-- Exercise aim --
The answer must be every line from the entries below that contains "repair".

-- Stored data --
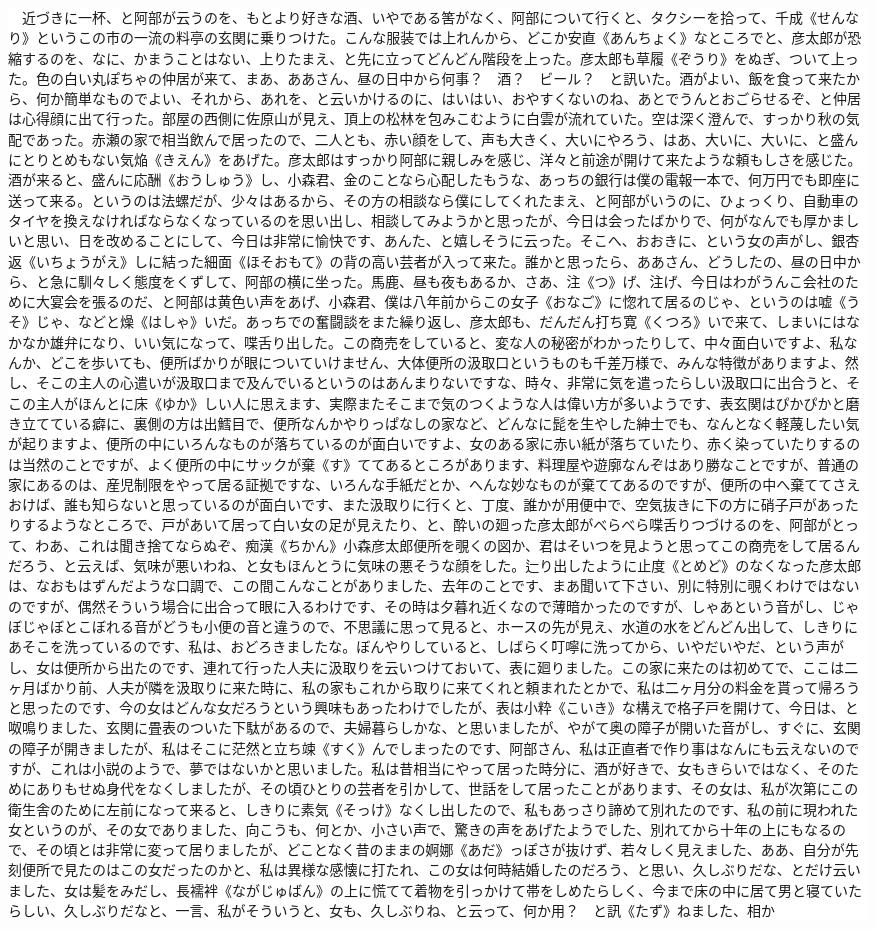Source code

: 　近づきに一杯、と阿部が云うのを、もとより好きな酒、いやである筈がなく、阿部について行くと、タクシーを拾って、千成《せんなり》というこの市の一流の料亭の玄関に乗りつけた。こんな服装では上れんから、どこか安直《あんちょく》なところでと、彦太郎が恐縮するのを、なに、かまうことはない、上りたまえ、と先に立ってどんどん階段を上った。彦太郎も草履《ぞうり》をぬぎ、ついて上った。色の白い丸ぽちゃの仲居が来て、まあ、ああさん、昼の日中から何事？　酒？　ビール？　と訊いた。酒がよい、飯を食って来たから、何か簡単なものでよい、それから、あれを、と云いかけるのに、はいはい、おやすくないのね、あとでうんとおごらせるぞ、と仲居は心得顔に出て行った。部屋の西側に佐原山が見え、頂上の松林を包みこむように白雲が流れていた。空は深く澄んで、すっかり秋の気配であった。赤瀬の家で相当飲んで居ったので、二人とも、赤い顔をして、声も大きく、大いにやろう、はあ、大いに、大いに、と盛んにとりとめもない気焔《きえん》をあげた。彦太郎はすっかり阿部に親しみを感じ、洋々と前途が開けて来たような頼もしさを感じた。酒が来ると、盛んに応酬《おうしゅう》し、小森君、金のことなら心配したもうな、あっちの銀行は僕の電報一本で、何万円でも即座に送って来る。というのは法螺だが、少々はあるから、その方の相談なら僕にしてくれたまえ、と阿部がいうのに、ひょっくり、自動車のタイヤを換えなければならなくなっているのを思い出し、相談してみようかと思ったが、今日は会ったばかりで、何がなんでも厚かましいと思い、日を改めることにして、今日は非常に愉快です、あんた、と嬉しそうに云った。そこへ、おおきに、という女の声がし、銀杏返《いちょうがえ》しに結った細面《ほそおもて》の背の高い芸者が入って来た。誰かと思ったら、ああさん、どうしたの、昼の日中から、と急に馴々しく態度をくずして、阿部の横に坐った。馬鹿、昼も夜もあるか、さあ、注《つ》げ、注げ、今日はわがうんこ会社のために大宴会を張るのだ、と阿部は黄色い声をあげ、小森君、僕は八年前からこの女子《おなご》に惚れて居るのじゃ、というのは嘘《うそ》じゃ、などと燥《はしゃ》いだ。あっちでの奮闘談をまた繰り返し、彦太郎も、だんだん打ち寛《くつろ》いで来て、しまいにはなかなか雄弁になり、いい気になって、喋舌り出した。この商売をしていると、変な人の秘密がわかったりして、中々面白いですよ、私なんか、どこを歩いても、便所ばかりが眼についていけません、大体便所の汲取口というものも千差万様で、みんな特徴がありますよ、然し、そこの主人の心遣いが汲取口まで及んでいるというのはあんまりないですな、時々、非常に気を遣ったらしい汲取口に出合うと、そこの主人がほんとに床《ゆか》しい人に思えます、実際またそこまで気のつくような人は偉い方が多いようです、表玄関はぴかぴかと磨き立てている癖に、裏側の方は出鱈目で、便所なんかやりっぱなしの家など、どんなに髭を生やした紳士でも、なんとなく軽蔑したい気が起りますよ、便所の中にいろんなものが落ちているのが面白いですよ、女のある家に赤い紙が落ちていたり、赤く染っていたりするのは当然のことですが、よく便所の中にサックが棄《す》ててあるところがあります、料理屋や遊廓なんぞはあり勝なことですが、普通の家にあるのは、産児制限をやって居る証拠ですな、いろんな手紙だとか、へんな妙なものが棄ててあるのですが、便所の中へ棄ててさえおけば、誰も知らないと思っているのが面白いです、また汲取りに行くと、丁度、誰かが用便中で、空気抜きに下の方に硝子戸があったりするようなところで、戸があいて居って白い女の足が見えたり、と、酔いの廻った彦太郎がべらべら喋舌りつづけるのを、阿部がとって、わあ、これは聞き捨てならぬぞ、痴漢《ちかん》小森彦太郎便所を覗くの図か、君はそいつを見ようと思ってこの商売をして居るんだろう、と云えば、気味が悪いわね、と女もほんとうに気味の悪そうな顔をした。辷り出したように止度《とめど》のなくなった彦太郎は、なおもはずんだような口調で、この間こんなことがありました、去年のことです、まあ聞いて下さい、別に特別に覗くわけではないのですが、偶然そういう場合に出合って眼に入るわけです、その時は夕暮れ近くなので薄暗かったのですが、しゃあという音がし、じゃぼじゃぼとこぼれる音がどうも小便の音と違うので、不思議に思って見ると、ホースの先が見え、水道の水をどんどん出して、しきりにあそこを洗っているのです、私は、おどろきましたな。ぼんやりしていると、しばらく叮嚀に洗ってから、いやだいやだ、という声がし、女は便所から出たのです、連れて行った人夫に汲取りを云いつけておいて、表に廻りました。この家に来たのは初めてで、ここは二ヶ月ばかり前、人夫が隣を汲取りに来た時に、私の家もこれから取りに来てくれと頼まれたとかで、私は二ヶ月分の料金を貰って帰ろうと思ったのです、今の女はどんな女だろうという興味もあったわけでしたが、表は小粋《こいき》な構えで格子戸を開けて、今日は、と呶鳴りました、玄関に畳表のついた下駄があるので、夫婦暮らしかな、と思いましたが、やがて奥の障子が開いた音がし、すぐに、玄関の障子が開きましたが、私はそこに茫然と立ち竦《すく》んでしまったのです、阿部さん、私は正直者で作り事はなんにも云えないのですが、これは小説のようで、夢ではないかと思いました。私は昔相当にやって居った時分に、酒が好きで、女もきらいではなく、そのためにありもせぬ身代をなくしましたが、その頃ひとりの芸者を引かして、世話をして居ったことがあります、その女は、私が次第にこの衛生舎のために左前になって来ると、しきりに素気《そっけ》なくし出したので、私もあっさり諦めて別れたのです、私の前に現われた女というのが、その女でありました、向こうも、何とか、小さい声で、驚きの声をあげたようでした、別れてから十年の上にもなるので、その頃とは非常に変って居りましたが、どことなく昔のままの婀娜《あだ》っぽさが抜けず、若々しく見えました、ああ、自分が先刻便所で見たのはこの女だったのかと、私は異様な感懐に打たれ、この女は何時結婚したのだろう、と思い、久しぶりだな、とだけ云いました、女は髪をみだし、長襦袢《ながじゅばん》の上に慌てて着物を引っかけて帯をしめたらしく、今まで床の中に居て男と寝ていたらしい、久しぶりだなと、一言、私がそういうと、女も、久しぶりね、と云って、何か用？　と訊《たず》ねました、相か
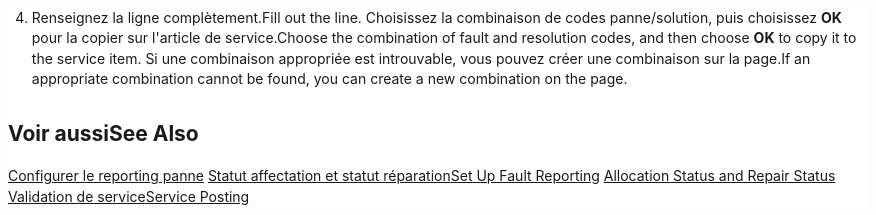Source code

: 4. <span data-ttu-id="0d0fa-184">Renseignez la ligne complètement.</span><span class="sxs-lookup"><span data-stu-id="0d0fa-184">Fill out the line.</span></span> <span data-ttu-id="0d0fa-185">Choisissez la combinaison de codes panne/solution, puis choisissez **OK** pour la copier sur l'article de service.</span><span class="sxs-lookup"><span data-stu-id="0d0fa-185">Choose the combination of fault and resolution codes, and then choose **OK** to copy it to the service item.</span></span> <span data-ttu-id="0d0fa-186">Si une combinaison appropriée est introuvable, vous pouvez créer une combinaison sur la page.</span><span class="sxs-lookup"><span data-stu-id="0d0fa-186">If an appropriate combination cannot be found, you can create a new combination on the page.</span></span>  

## <a name="see-also"></a><span data-ttu-id="0d0fa-187">Voir aussi</span><span class="sxs-lookup"><span data-stu-id="0d0fa-187">See Also</span></span>  
<span data-ttu-id="0d0fa-188">[Configurer le reporting panne](service-how-setup-fault-reporting.md)
[Statut affectation et statut réparation](service-allocation-status-and-repair-status.md)</span><span class="sxs-lookup"><span data-stu-id="0d0fa-188">[Set Up Fault Reporting](service-how-setup-fault-reporting.md)
[Allocation Status and Repair Status](service-allocation-status-and-repair-status.md)</span></span>  
[<span data-ttu-id="0d0fa-189">Validation de service</span><span class="sxs-lookup"><span data-stu-id="0d0fa-189">Service Posting</span></span>](service-service-posting.md)  
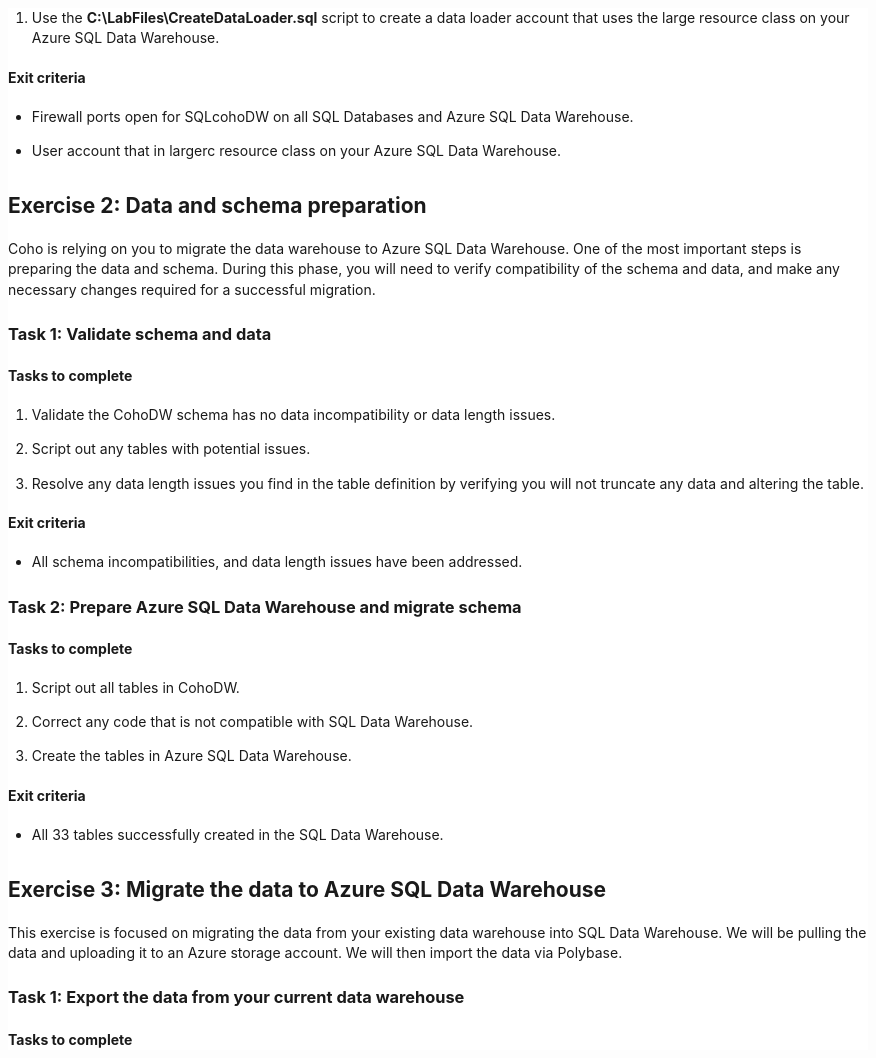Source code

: 1.  Use the **C:\\LabFiles\\CreateDataLoader.sql** script to create a data loader account that uses the large resource class on your Azure SQL Data Warehouse.

#### Exit criteria

-   Firewall ports open for SQLcohoDW on all SQL Databases and Azure SQL Data Warehouse.

-   User account that in largerc resource class on your Azure SQL Data Warehouse.

## Exercise 2: Data and schema preparation

Coho is relying on you to migrate the data warehouse to Azure SQL Data Warehouse. One of the most important steps is preparing the data and schema. During this phase, you will need to verify compatibility of the schema and data, and make any necessary changes required for a successful migration.

### Task 1: Validate schema and data

#### Tasks to complete

1.  Validate the CohoDW schema has no data incompatibility or data length issues.

2.  Script out any tables with potential issues.

3.  Resolve any data length issues you find in the table definition by verifying you will not truncate any data and altering the table.

#### Exit criteria

-   All schema incompatibilities, and data length issues have been addressed.

### Task 2: Prepare Azure SQL Data Warehouse and migrate schema

#### Tasks to complete

1.  Script out all tables in CohoDW.

2.  Correct any code that is not compatible with SQL Data Warehouse.

3.  Create the tables in Azure SQL Data Warehouse.

#### Exit criteria

-   All 33 tables successfully created in the SQL Data Warehouse.

## Exercise 3: Migrate the data to Azure SQL Data Warehouse

This exercise is focused on migrating the data from your existing data warehouse into SQL Data Warehouse. We will be pulling the data and uploading it to an Azure storage account. We will then import the data via Polybase.

### Task 1: Export the data from your current data warehouse

#### Tasks to complete
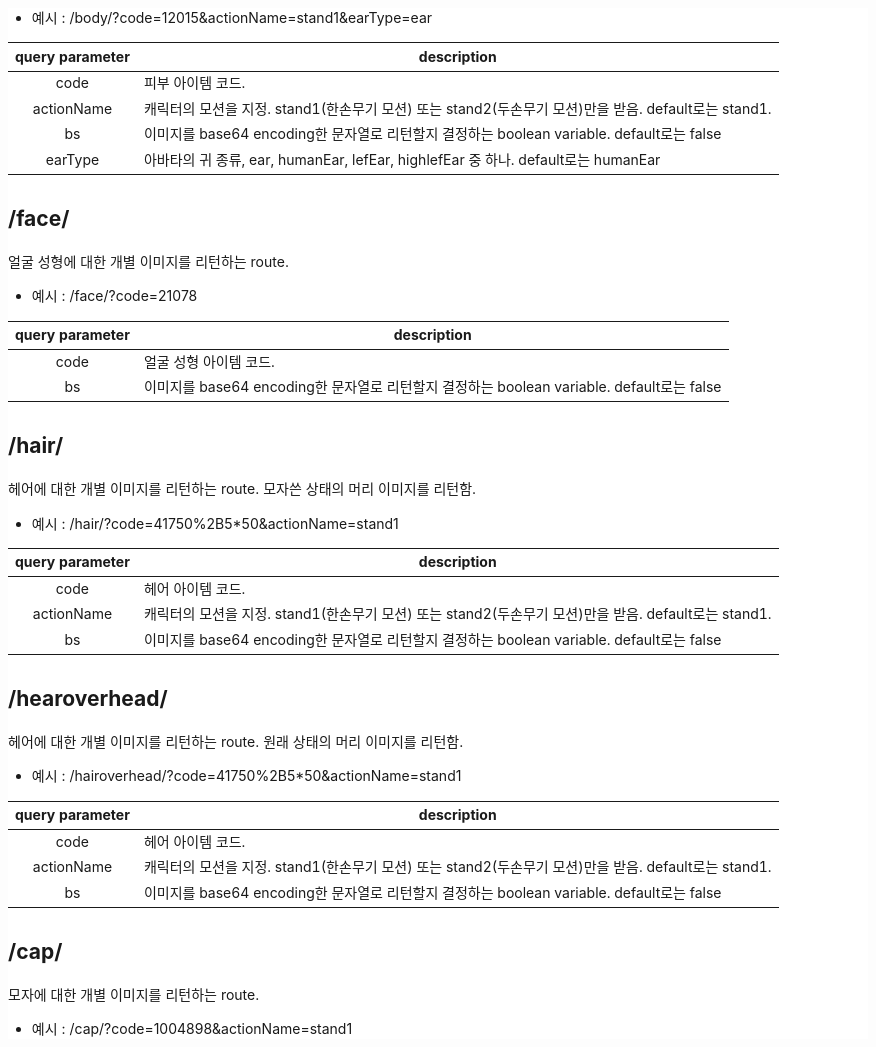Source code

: - 예시 : /body/?code=12015&actionName=stand1&earType=ear

|query parameter|description|
|:---:|---|
|code|피부 아이템 코드.|
|actionName|캐릭터의 모션을 지정. stand1(한손무기 모션) 또는 stand2(두손무기 모션)만을 받음. default로는 stand1.|
|bs|이미지를 base64 encoding한 문자열로 리턴할지 결정하는 boolean variable. default로는 false|
|earType|아바타의 귀 종류, ear, humanEar, lefEar, highlefEar 중 하나. default로는 humanEar|

## /face/
얼굴 성형에 대한 개별 이미지를 리턴하는 route.

 - 예시 :  /face/?code=21078

|query parameter|description|
|:---:|---|
|code|얼굴 성형 아이템 코드.|
|bs|이미지를 base64 encoding한 문자열로 리턴할지 결정하는 boolean variable. default로는 false|

## /hair/
헤어에 대한 개별 이미지를 리턴하는 route. 모자쓴 상태의 머리 이미지를 리턴함.

 - 예시 : /hair/?code=41750%2B5*50&actionName=stand1

|query parameter|description|
|:---:|---|
|code|헤어 아이템 코드.|
|actionName|캐릭터의 모션을 지정. stand1(한손무기 모션) 또는 stand2(두손무기 모션)만을 받음. default로는 stand1.|
|bs|이미지를 base64 encoding한 문자열로 리턴할지 결정하는 boolean variable. default로는 false|
## /hearoverhead/
헤어에 대한 개별 이미지를 리턴하는 route. 원래 상태의 머리 이미지를 리턴함.

 - 예시 : /hairoverhead/?code=41750%2B5*50&actionName=stand1

|query parameter|description|
|:---:|---|
|code|헤어 아이템 코드.|
|actionName|캐릭터의 모션을 지정. stand1(한손무기 모션) 또는 stand2(두손무기 모션)만을 받음. default로는 stand1.|
|bs|이미지를 base64 encoding한 문자열로 리턴할지 결정하는 boolean variable. default로는 false|
## /cap/
모자에 대한 개별 이미지를 리턴하는 route.

 - 예시 : /cap/?code=1004898&actionName=stand1
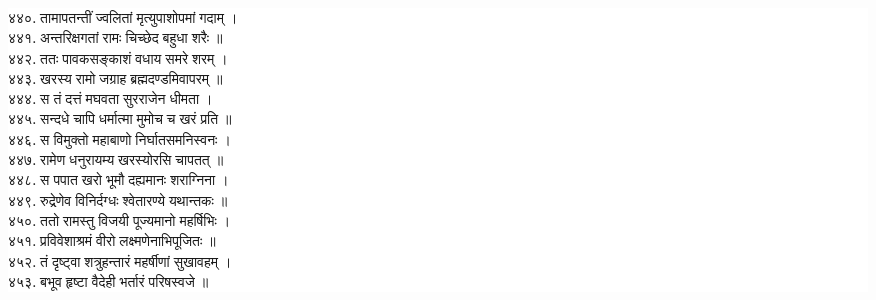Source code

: ४४०. तामापतन्तीं ज्वलितां मृत्युपाशोपमां गदाम् ।  
४४१. अन्तरिक्षगतां रामः चिच्छेद बहुधा शरैः ॥  
४४२. ततः पावकसङ्काशं वधाय समरे शरम् ।  
४४३. खरस्य रामो जग्राह ब्रह्मदण्डमिवापरम् ॥  
४४४. स तं दत्तं मघवता सुरराजेन धीमता ।  
४४५. सन्दधे चापि धर्मात्मा मुमोच च खरं प्रति ॥  
४४६. स विमुक्तो महाबाणो निर्घातसमनिस्वनः ।  
४४७. रामेण धनुरायम्य खरस्योरसि चापतत् ॥  
४४८. स पपात खरो भूमौ दह्यमानः शराग्निना ।  
४४९. रुद्रेणेव विनिर्दग्धः श्वेतारण्ये यथान्तकः ॥  
४५०. ततो रामस्तु विजयी पूज्यमानो महर्षिभिः ।  
४५१. प्रविवेशाश्रमं वीरो लक्ष्मणेनाभिपूजितः ॥  
४५२. तं दृष्ट्वा शत्रुहन्तारं महर्षीणां सुखावहम् ।  
४५३. बभूव हृष्टा वैदेही भर्तारं परिषस्वजे ॥


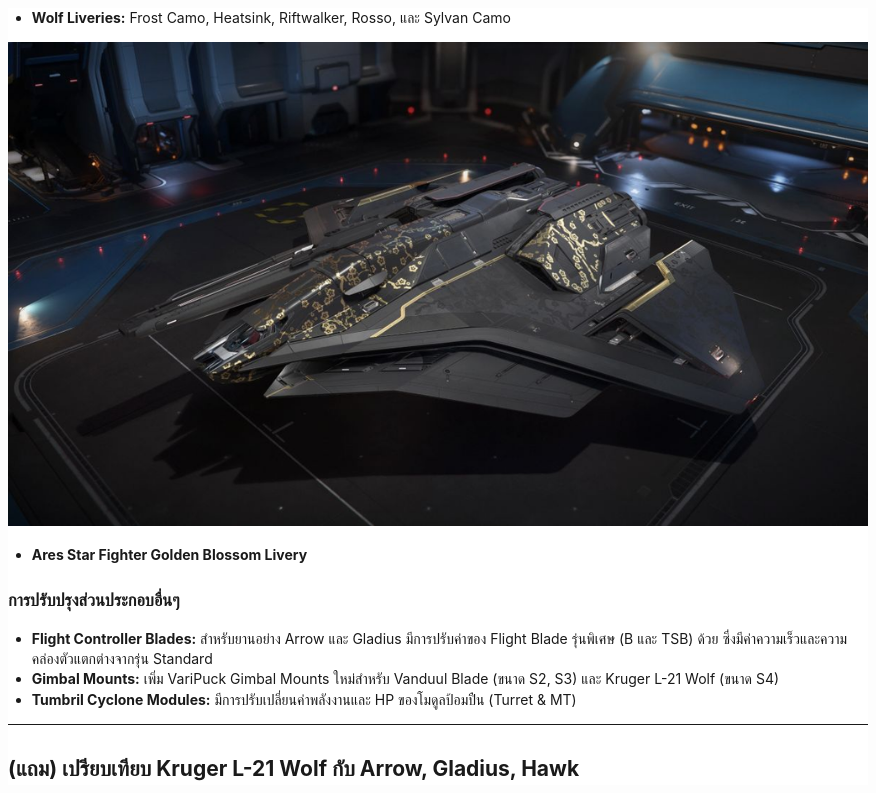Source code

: - **Wolf Liveries:** Frost Camo, Heatsink, Riftwalker, Rosso, และ Sylvan Camo

![alt text](<img/_r2_ (4).jpg>)

- **Ares Star Fighter Golden Blossom Livery**

### การปรับปรุงส่วนประกอบอื่นๆ
- **Flight Controller Blades:** สำหรับยานอย่าง Arrow และ Gladius มีการปรับค่าของ Flight Blade รุ่นพิเศษ (B และ TSB) ด้วย ซึ่งมีค่าความเร็วและความคล่องตัวแตกต่างจากรุ่น Standard
- **Gimbal Mounts:** เพิ่ม VariPuck Gimbal Mounts ใหม่สำหรับ Vanduul Blade (ขนาด S2, S3) และ Kruger L-21 Wolf (ขนาด S4)
- **Tumbril Cyclone Modules:** มีการปรับเปลี่ยนค่าพลังงานและ HP ของโมดูลป้อมปืน (Turret & MT)

---

## (แถม) เปรียบเทียบ Kruger L-21 Wolf กับ Arrow, Gladius, Hawk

-- Answer box --
[Statut affectation et statut réparation](service-allocation-status-and-repair-status.md)</span><span class="sxs-lookup"><span data-stu-id="0d0fa-188">[Set Up Fault Reporting](service-how-setup-fault-reporting.md)
[Allocation Status and Repair Status](service-allocation-status-and-repair-status.md)</span></span>  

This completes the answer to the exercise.